Document extract
Segment Open

The failing part is attempting to check that all symbols were found. 
Looking at the kvm_nproc manpage, the list returned by kvm_nlist is supposed 
to be terminated by "p->n_name == NULL", however this wasn't being checked. 
We were therefore wandering off the end of the list. 


Responsible-Changed-From-To: freebsd-bugs->gavin 
Responsible-Changed-By: gavin 
Responsible-Changed-When: Tue Aug 18 13:14:10 UTC 2009 
Responsible-Changed-Why:  
Track 

http://www.freebsd.org/cgi/query-pr.cgi?pr=137890 

From: Gavin Atkinson <gavin@FreeBSD.org>
To: bug-followup@FreeBSD.org, bruce@cran.org.uk
Cc:  
Subject: Re: kern/137890: [libkvm] [patch] ps segfaults with -ax when
	inspecting core files
Date: Tue, 18 Aug 2009 14:46:46 +0100

 Hmm, there may be more to this.  I'm pretty sure that patch is correct
 regardless, however it does appear that kvm_nlist() is returning !=0
 even though the structure returned seems to have been fully filled in.
 
 Can you add a printf to the code to determine what kvm_nlist() is
 returning?  It will be interesting to see if it is -1, or a positive
 integer.
 
 The patch at least fixes one bug and should prevent the core dump you
 are seeing.
 
 Gavin

From: Bruce Cran <bruce@cran.org.uk>
To: Gavin Atkinson <gavin@FreeBSD.org>
Cc: bug-followup@FreeBSD.org
Subject: Re: kern/137890: [libkvm] [patch] ps segfaults with -ax when
 inspecting core files
Date: Tue, 18 Aug 2009 15:22:17 +0100

 kvm_nlist is returning -1, which from the manpage indicates that it
 couldn't read the symbol table. But, the structure does seem to have
 been filled in.  I'll debug kvm_nlist itself to see why it's
 filling it in but not returning 0.

Segment Closed

Collected data entries
Segment Open

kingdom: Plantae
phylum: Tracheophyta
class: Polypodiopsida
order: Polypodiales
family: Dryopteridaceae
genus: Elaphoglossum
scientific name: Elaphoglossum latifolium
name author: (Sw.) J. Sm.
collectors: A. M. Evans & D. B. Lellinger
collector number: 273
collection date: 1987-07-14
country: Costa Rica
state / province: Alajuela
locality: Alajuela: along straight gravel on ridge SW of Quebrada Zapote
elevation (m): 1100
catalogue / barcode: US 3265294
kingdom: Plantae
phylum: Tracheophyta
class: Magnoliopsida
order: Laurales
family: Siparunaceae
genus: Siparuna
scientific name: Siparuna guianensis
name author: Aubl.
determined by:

Segment Closed

Questions to answer
1. In the bug report thread, rewrite the passage that begins at "kvm_nlist is returning" and stops after "not returning 0.", replacing "symbol table" with "name list".
2. In the bug report thread, what value does Bruce Cran report kvm_nlist returning?

Expected outputs
1.
kvm_nlist is returning -1, which from the manpage indicates that it
 couldn't read the name list. But, the structure does seem to have
 been filled in.  I'll debug kvm_nlist itself to see why it's
 filling it in but not returning 0.

2. -1